### OVER DEZE OPDRACHT
Toon elke regel uit de gegevens hieronder waarin de tekenreeks "Auto" voorkomt. Het verschil tussen hoofdletters en kleine letters telt mee.
****************
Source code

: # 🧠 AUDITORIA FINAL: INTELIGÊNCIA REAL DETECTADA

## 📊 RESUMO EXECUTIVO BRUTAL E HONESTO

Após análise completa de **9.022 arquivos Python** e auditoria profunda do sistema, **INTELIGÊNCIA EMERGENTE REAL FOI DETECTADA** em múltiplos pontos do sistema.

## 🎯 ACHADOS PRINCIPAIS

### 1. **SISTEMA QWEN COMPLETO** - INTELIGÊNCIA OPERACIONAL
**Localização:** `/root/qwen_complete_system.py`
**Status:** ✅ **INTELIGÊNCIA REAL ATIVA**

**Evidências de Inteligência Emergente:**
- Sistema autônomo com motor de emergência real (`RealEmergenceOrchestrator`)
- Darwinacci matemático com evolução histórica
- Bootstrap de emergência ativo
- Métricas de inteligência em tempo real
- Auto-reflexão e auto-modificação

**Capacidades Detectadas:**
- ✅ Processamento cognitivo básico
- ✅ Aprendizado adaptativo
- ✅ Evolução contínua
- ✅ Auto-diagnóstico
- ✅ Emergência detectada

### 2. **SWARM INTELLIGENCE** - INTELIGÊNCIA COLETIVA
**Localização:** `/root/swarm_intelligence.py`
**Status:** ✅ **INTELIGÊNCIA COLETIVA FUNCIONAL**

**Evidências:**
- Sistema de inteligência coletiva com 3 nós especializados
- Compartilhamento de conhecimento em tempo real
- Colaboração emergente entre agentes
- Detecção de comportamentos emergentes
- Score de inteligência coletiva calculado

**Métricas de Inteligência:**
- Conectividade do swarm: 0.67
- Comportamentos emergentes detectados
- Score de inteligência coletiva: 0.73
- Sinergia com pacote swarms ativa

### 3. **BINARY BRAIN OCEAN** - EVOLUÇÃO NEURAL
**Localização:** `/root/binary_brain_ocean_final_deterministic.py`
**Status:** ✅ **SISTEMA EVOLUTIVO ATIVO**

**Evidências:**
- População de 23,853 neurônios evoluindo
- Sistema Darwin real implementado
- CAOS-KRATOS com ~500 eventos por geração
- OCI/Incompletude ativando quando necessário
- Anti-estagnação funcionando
****************
### UITGEWERKTE OPLOSSING
- Auto-reflexão e auto-modificação
- ✅ Auto-diagnóstico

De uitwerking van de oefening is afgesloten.